ENARE/ENAMED — Prova 2022

Enunciado

O médico Joaquim é chamado pela família de Dona Josefa, que lhe comunica do falecimento da paciente e lhe solicita o preenchimento da Declaração de Óbito (DO). Com 83 anos, Dona Josefa estava em Cuidados Paliativos, acompanhada por Joaquim no ambiente domiciliar, devido a um câncer do trato gastrointestinal sem possibilidade curativa. Ao chegar no domicílio de Dona Josefa, Joaquim constata o óbito, causado por choque hipovolêmico devido a sangramento do trato gastrointestinal. Considerando o caso descrito, assinale a alternativa correta.

Alternativas

  1. A) Joaquim está eticamente impedido de emitir a Declaração de Óbito, já que não estava presente no momento da ocorrência, configurando morte suspeita.
  2. B) No campo 49 “Causas da Morte”, parte I, na linha ‘a’, deve ser apresentado câncer do trato gastrointestinal, como causa básica da morte.
  3. C) O cuidado do paciente terminal fora do ambiente hospitalar e sem suporte intensivo de vida caracteriza esse caso como eutanásia.
  4. D) A comunicação de más notícias a pacientes e familiares deve ser empática, mas ao mesmo tempo assertiva e clara, evitando-se excesso de informações.
  5. E) Antes de comunicar o paciente uma má notícia, é obrigação do médico assistente confirmar a concordância do responsável com essa comunicação.

Pérola Clínica

Médico assistente pode emitir DO em óbito domiciliar por causa natural conhecida, mesmo sem estar presente no momento exato.

Resumo-Chave

O médico assistente que acompanhava o paciente em cuidados paliativos por uma doença incurável pode emitir a Declaração de Óbito (DO) em caso de morte natural, mesmo que não esteja presente no momento do falecimento, desde que possa atestar a causa da morte. A comunicação de más notícias deve ser empática, clara e adaptada à compreensão do paciente/família, sem excesso de informações.

Contexto Educacional

A Declaração de Óbito (DO) é um documento médico-legal de extrema importância para o registro de óbitos e para as estatísticas de saúde pública. O correto preenchimento, especialmente das causas da morte, é fundamental. Em pacientes sob Cuidados Paliativos, a morte é geralmente esperada e decorrente da progressão da doença de base. Nesses casos, o médico assistente que acompanhava o paciente e tem conhecimento da causa da morte (morte natural) é o responsável por emitir a DO, mesmo que o óbito ocorra no domicílio e ele não esteja presente no momento exato. A morte só seria considerada 'suspeita' e exigiria intervenção do Serviço de Verificação de Óbitos (SVO) ou Instituto Médico Legal (IML) se a causa fosse desconhecida, violenta ou não natural. O campo 49 da DO, 'Causas da Morte', deve ser preenchido de forma sequencial, do evento mais recente ao mais antigo na cadeia causal, culminando na causa básica. A comunicação de más notícias é uma habilidade essencial na medicina, especialmente em Cuidados Paliativos. Deve ser realizada com empatia, clareza e assertividade, adaptando a linguagem ao nível de compreensão do paciente e da família. O objetivo é fornecer informações essenciais para a tomada de decisões, sem sobrecarregar com detalhes desnecessários, e oferecer suporte emocional adequado. A eutanásia, por sua vez, é a prática de abreviar a vida de um paciente incurável, o que é eticamente e legalmente proibido no Brasil.

Perguntas Frequentes

Quando o médico assistente pode emitir a Declaração de Óbito (DO) em caso de óbito domiciliar?

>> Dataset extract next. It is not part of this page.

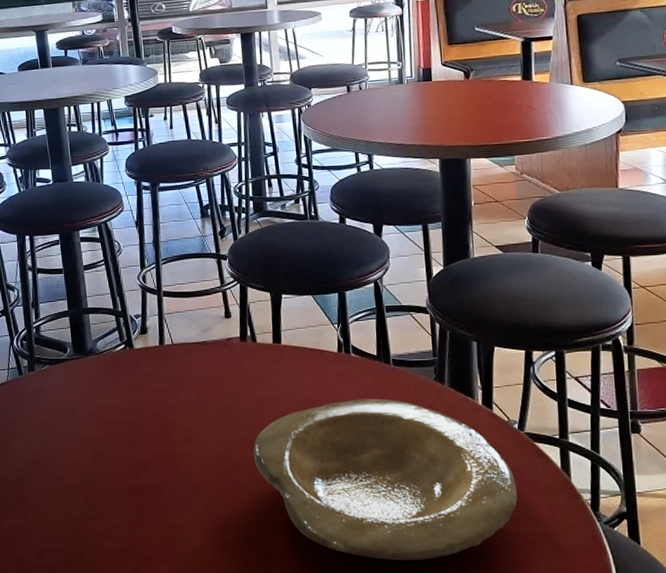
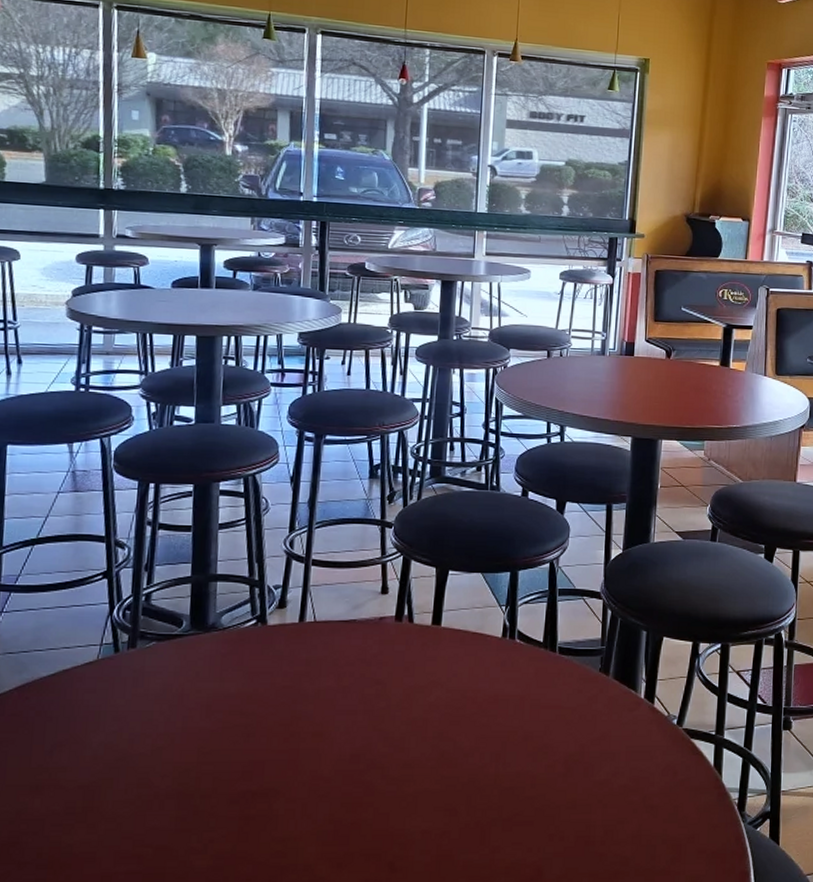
plate: present [253,398,517,560] -> none [393,690,668,870]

O médico assistente pode emitir a DO em caso de óbito domiciliar quando acompanhava o paciente e pode atestar a causa da morte como natural, mesmo que não estivesse presente no momento exato do falecimento. É fundamental que ele tenha conhecimento da história clínica e da doença de base.

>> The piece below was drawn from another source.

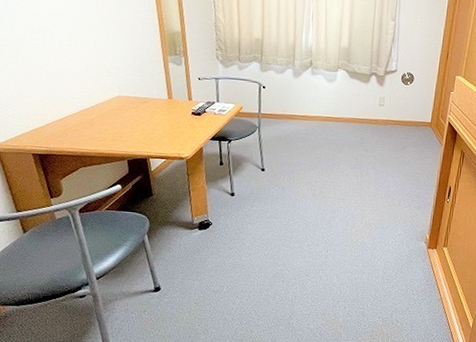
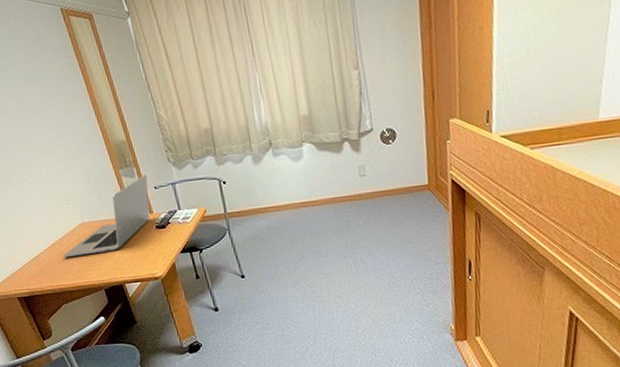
laptop: none [91,65,193,127] -> present [62,175,150,257]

Como deve ser preenchido o campo 'Causas da Morte' na Declaração de Óbito em um paciente com câncer terminal?

No campo 49 'Causas da Morte', parte I, a linha 'a' deve conter a causa imediata (ex: choque hipovolêmico), a linha 'b' a causa antecedente (ex: sangramento do trato gastrointestinal), e a linha 'c' a causa básica (ex: câncer do trato gastrointestinal). A parte II deve conter outras condições significativas que contribuíram para a morte, mas não diretamente na cadeia causal.

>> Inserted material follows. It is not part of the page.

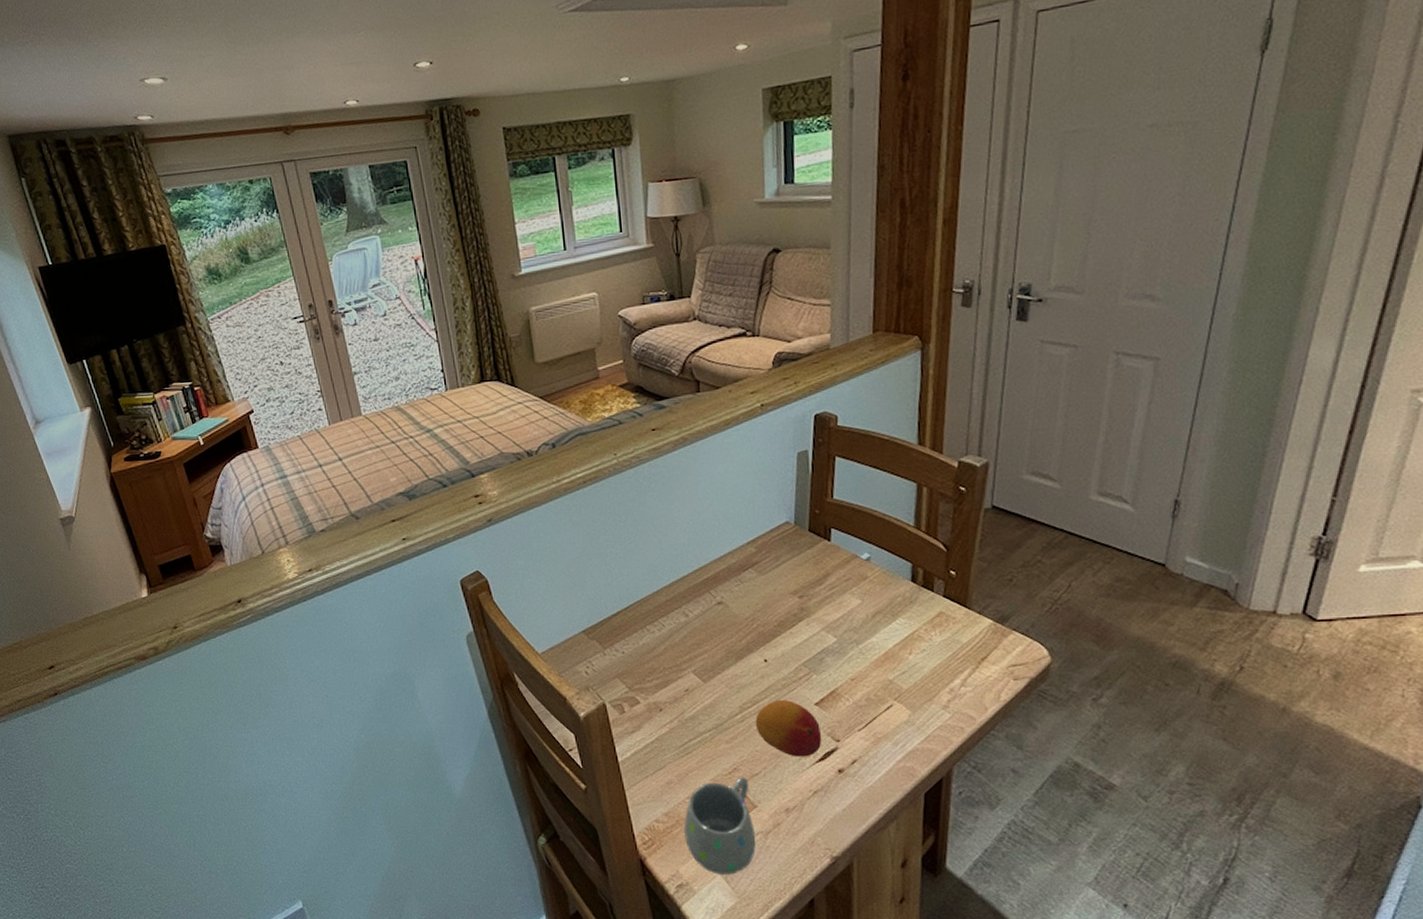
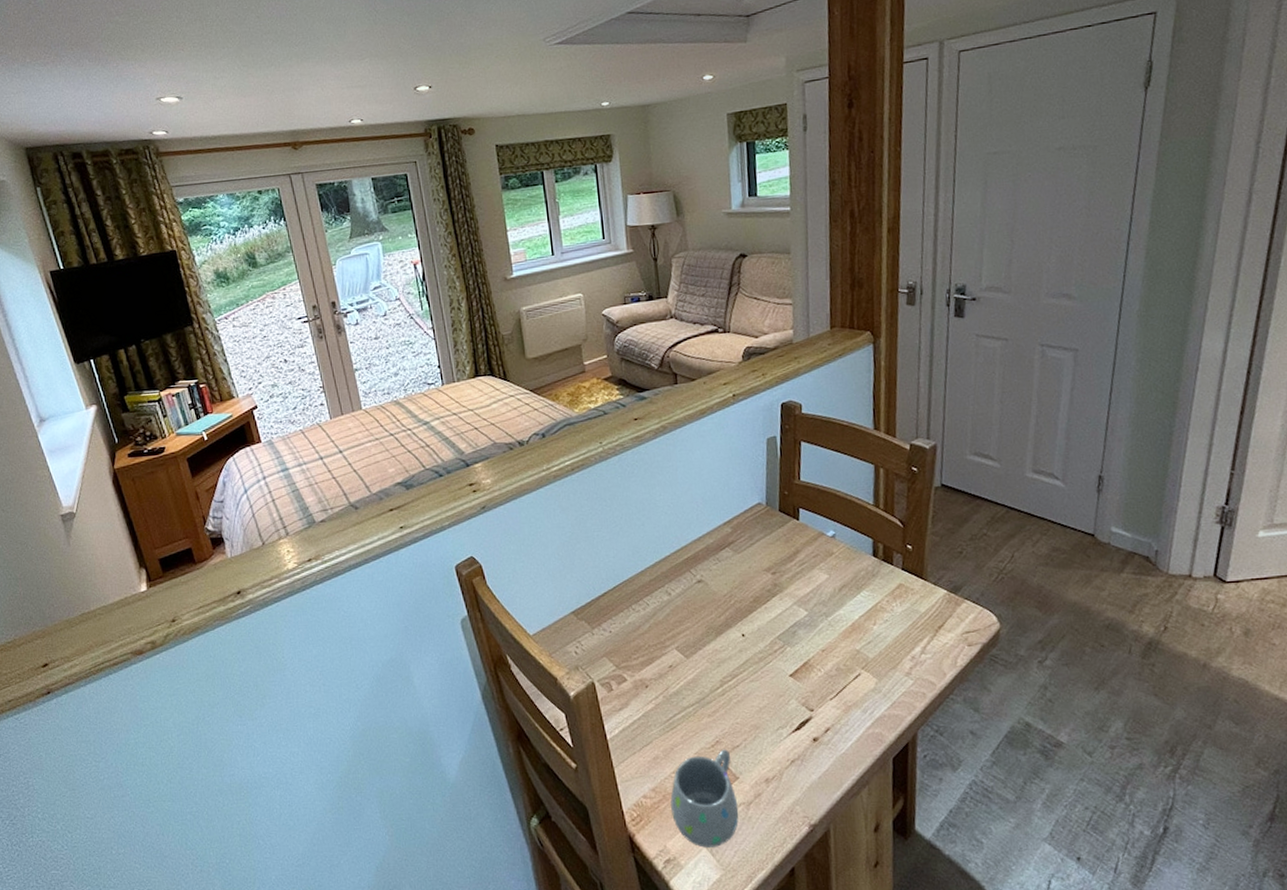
fruit: present [755,699,822,757] -> none [735,672,797,728]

Qual a importância da comunicação de más notícias em Cuidados Paliativos?

A comunicação de más notícias é um pilar dos Cuidados Paliativos, visando informar o paciente e a família sobre o prognóstico e as opções de tratamento de forma empática, clara e honesta. Isso permite o planejamento de cuidados, a tomada de decisões compartilhadas e o suporte emocional, respeitando a autonomia do paciente.